The trouble is that what sounds healthy might not be at all, and what has gotten a bad rap might actually be good for you.
Honey
Honey is naturally sweet and derived from the hives of bees, making it all natural. While it does have a lower glycemic index (GI) than table sugar (55 versus 70), it does have a significant impact on your blood sugar when you eat it, leaving you potentially more prone to craving sweet treats. Therefore, use in moderation.
Agave
Agave tastes similar to honey, but has a GI of only 15. It is derived from the cactus plant and can be used in the same way as honey, though it is important to note that it is higher in calories (310 vs. 250) per 100 g.
Corn
Corn has gotten a bad name due to high fructose corn syrup, that is, a natural sweetener which has become so much a part of the food industry it is being blamed as the most likely cause of the US obesity epidemic.
Corn can actually be part of a healthy diet if eaten in moderation. It is great eaten fresh from the cob with a pat of butter.
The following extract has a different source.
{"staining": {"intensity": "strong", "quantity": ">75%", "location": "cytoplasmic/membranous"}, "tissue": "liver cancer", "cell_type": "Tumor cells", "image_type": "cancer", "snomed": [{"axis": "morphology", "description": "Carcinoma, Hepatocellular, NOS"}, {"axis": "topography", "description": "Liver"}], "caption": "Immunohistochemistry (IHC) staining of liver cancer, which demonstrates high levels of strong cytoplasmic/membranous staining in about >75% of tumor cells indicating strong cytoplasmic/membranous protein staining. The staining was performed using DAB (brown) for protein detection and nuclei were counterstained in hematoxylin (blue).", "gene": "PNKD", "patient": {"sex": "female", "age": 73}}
It is excellent when air-popped and served with a sprinkle of cheese, or chocolate chips for a sweet treat. Studies have shown that popped corn has one of the highest levels of disease-fighting antioxidants of any food. In fact, it is said to have twice the level of blueberries.
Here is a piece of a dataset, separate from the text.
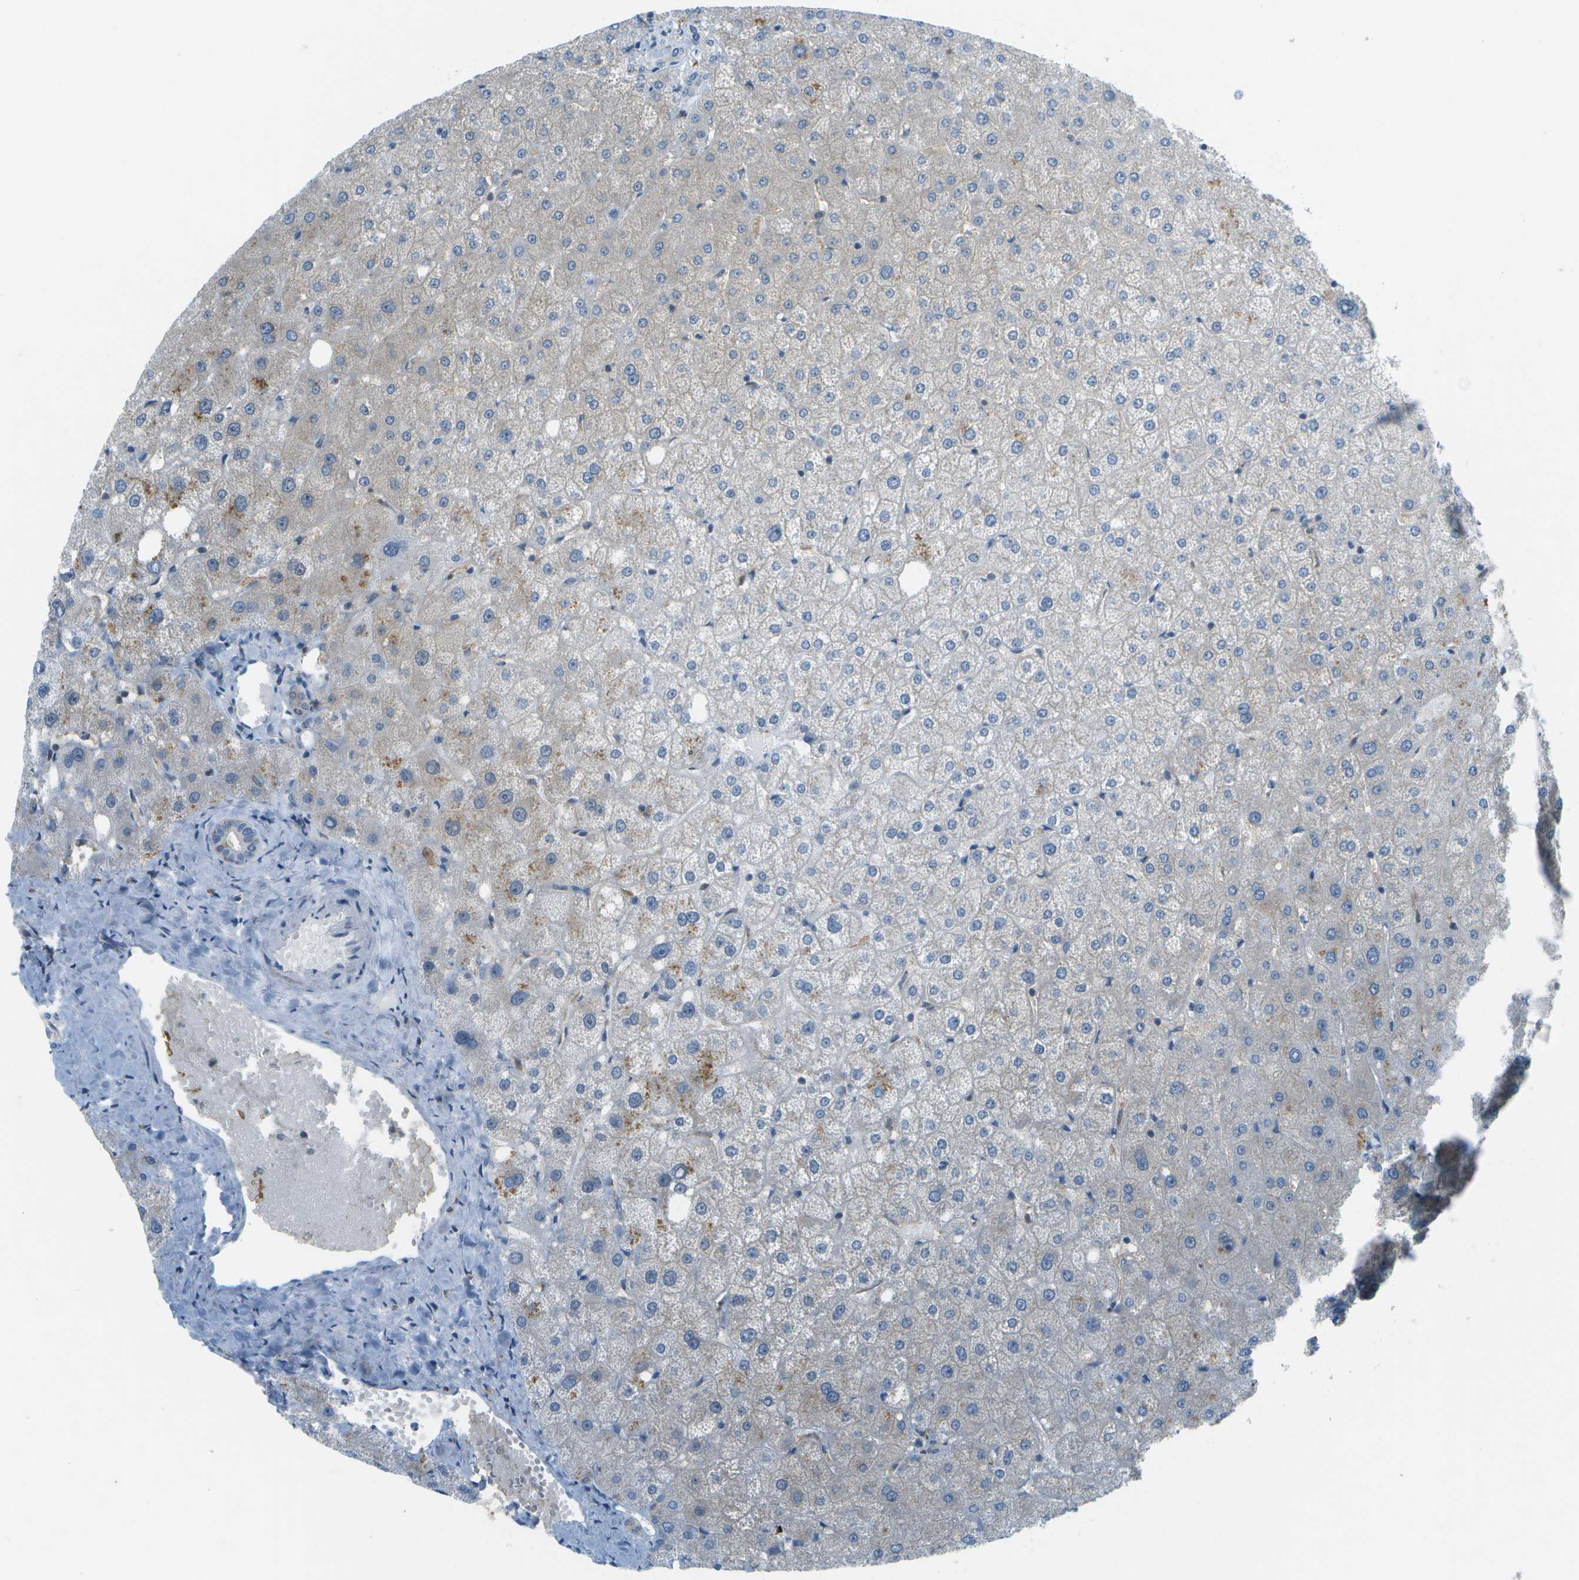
{"staining": {"intensity": "weak", "quantity": "<25%", "location": "cytoplasmic/membranous"}, "tissue": "liver", "cell_type": "Cholangiocytes", "image_type": "normal", "snomed": [{"axis": "morphology", "description": "Normal tissue, NOS"}, {"axis": "topography", "description": "Liver"}], "caption": "The image demonstrates no significant positivity in cholangiocytes of liver. (DAB immunohistochemistry (IHC), high magnification).", "gene": "CDH23", "patient": {"sex": "male", "age": 73}}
Corn cobs are used to make the natural sugar substitute xylitol, which you’ve probably seen in sugar free gum. Corn starch is also often used as a thickener and can add some sweetness to recipes.
Corn meal, as in ground corn, is the basis for delicious corn bread or corn pudding. Provided it is not smothered with sugar, salt and gravy, homemade cornbread can be a healthy sweet or savory treat.
Corn is a naturally sweet food, but as with all things, use it in moderation.
No matter which you choose, remember the goal is always to burn more calories than you consume. Aim for a healthy diet and exercise, and sweets in moderation. Then see what a difference it can make to your health.